Digging into literature and articles about grief experiences - not least to find out if my own reactions were normal - I've found that there is a pattern - and not. I've discovered that GRIEF is NORMAL. I've noticed that a lot of mourners have similar reactions - "am I going crazy now?" - and I have seen that grief emotions vary from person to person. Some grieve incessantly after the death of an old parent with whom they've been very close. Some seem to manage to go on remarkably quickly after the death of a child. Whatever we do it's not in our power to judge one or the other.

For myself I know that the worst ever would be to lose a child. Nothing could compare with that. Reading Åsne Seierstad's book on the 22nd July terrorism brought it home to me - the majority of those killed that day were teenagers and young adults. You should not die before your parents. But we know it happens - I know several people who have lost children - and it breaks my heart again and again even to think about it. They are all incredibly strong to have been able to go on at all. I don't know if I could have.

But I am able to go on without my husband, although I've often thought not. In that sense it might not be possible to measure grief. I've been so permeated with sadness that I've sometimes not managed to get out of bed in the morning. This still happens.

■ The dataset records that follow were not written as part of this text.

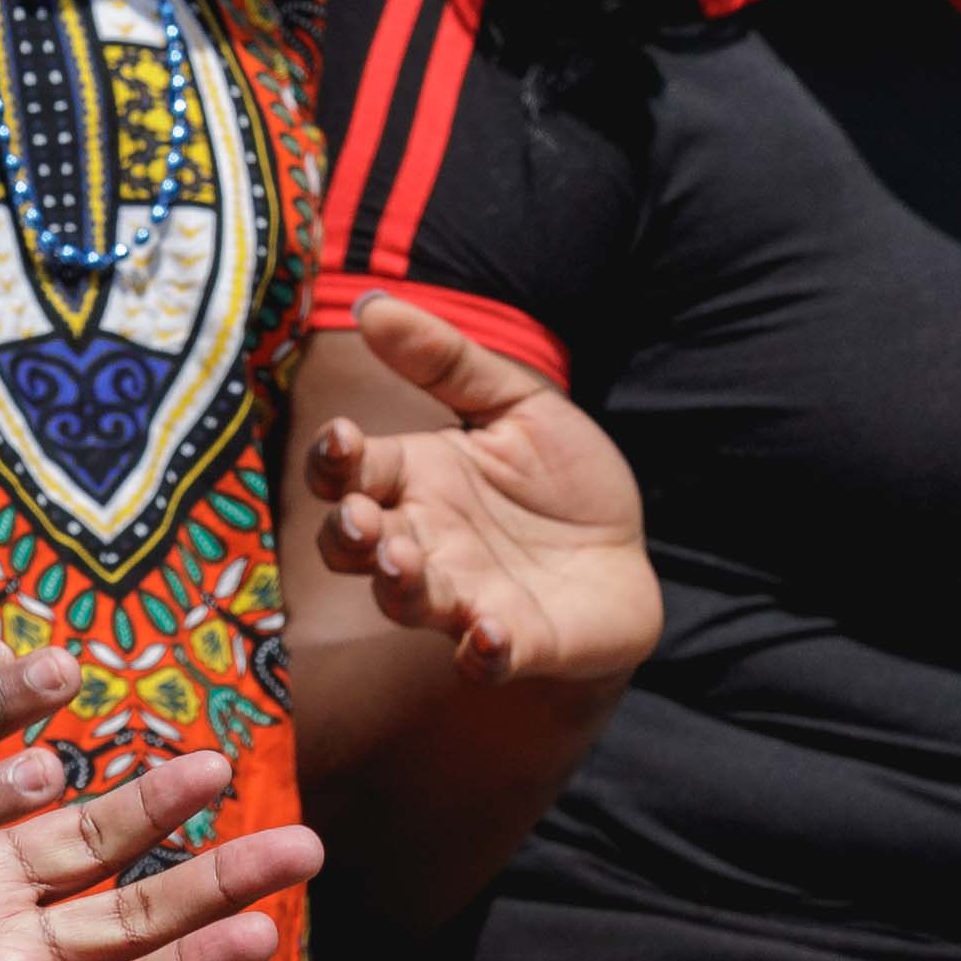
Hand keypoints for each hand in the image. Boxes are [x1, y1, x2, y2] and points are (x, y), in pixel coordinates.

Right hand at [306, 294, 655, 689]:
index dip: (334, 459)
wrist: (626, 552)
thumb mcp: (519, 405)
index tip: (343, 438)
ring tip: (406, 563)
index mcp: (414, 480)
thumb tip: (374, 303)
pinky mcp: (517, 643)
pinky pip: (486, 657)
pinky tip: (490, 633)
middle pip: (354, 547)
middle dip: (348, 534)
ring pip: (405, 601)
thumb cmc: (560, 479)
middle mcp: (422, 543)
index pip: (348, 472)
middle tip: (360, 517)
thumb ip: (448, 361)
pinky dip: (483, 651)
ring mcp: (463, 598)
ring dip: (399, 585)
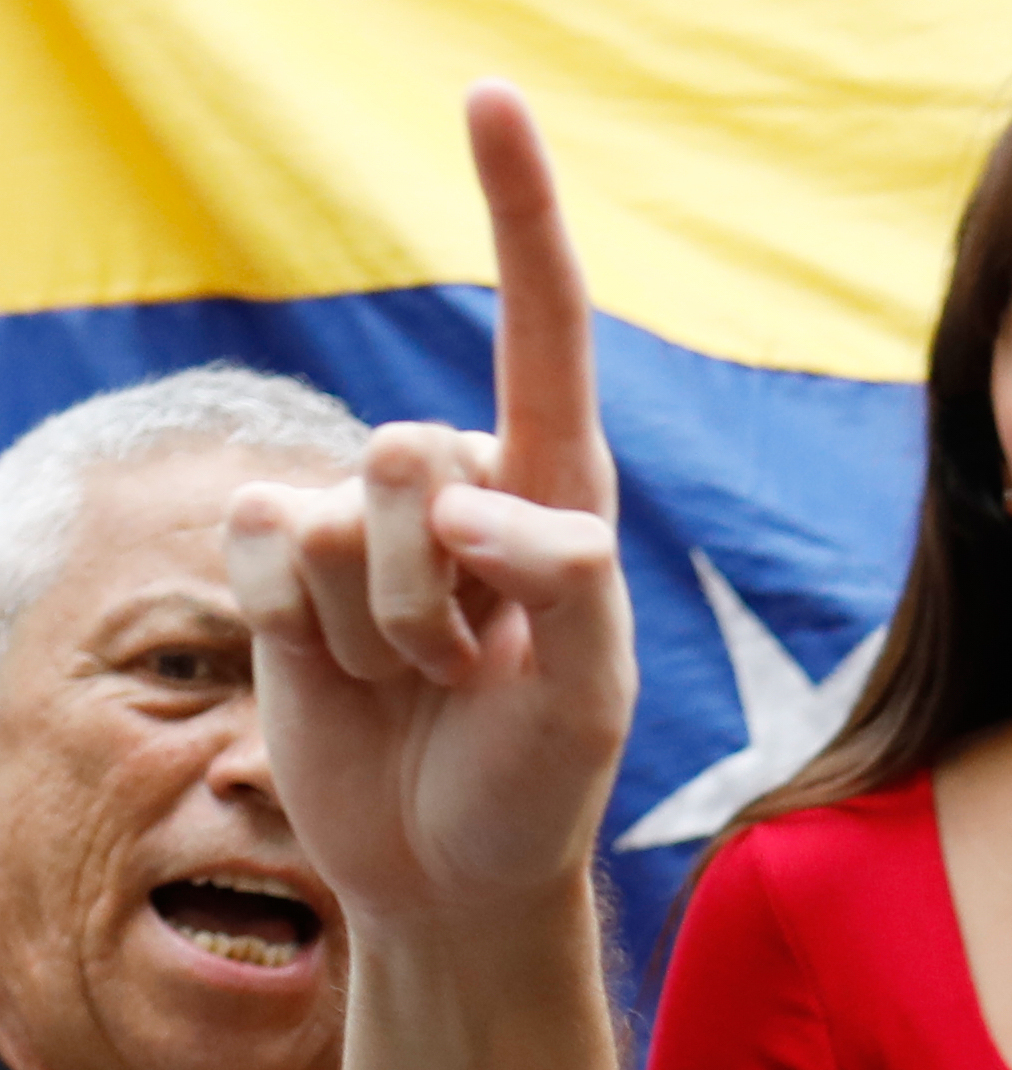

But I think I might be entering a new phase of grief now. My emotions are more stable, I would even say flat, my state of mind not so "roller-coasterish." I am almost numb these days. Is numbness good or bad? I don't know. We'll see.



I am back in France at the moment, meeting spring. I love coming here in February because every sign of spring is that much earlier here than in the cold north. Mimosas everywhere, almond trees blossoming in white and pink. The photos above are from this exact time three years ago. I manage to look at them with joy, trying not to think about the tragedy that was to strike us eight months later, when my husband was diagnosed with brain cancer. I remember some very happy days, walking in the Pyrenees, along the Mediterranean shore, strolling to the village to eat in our favourite restaurant Can Marty, where the patron Jean-Francois always had chilled Grand Marnier Rouge ready with coffee after dinner for the only customer who wanted it. (He asked me last time I was there - "What shall I do with it now?")

And I remember having just started my blog and being eager about it, and my husband being excited and happy for me, saying - "I'll cook. You get on with your blog, sweetheart. Shall I bring you a glass of wine?"

So I walked the same path yesterday, intensely drinking in the same view, the same trees, the same hills, the same colours - that he loved - and I still love.





So how can I wrap up my reflections on grief comparisons? Is there a conclusion? Well, I don't know if there is. Grief will come to all of us sooner or later, and we will deal with it in our own way. But we WILL know that we share it with all other human beings. Whether it's global or personal. 

But I do believe that the closer the tragedy is to home - and to our own heart - the heavier it is.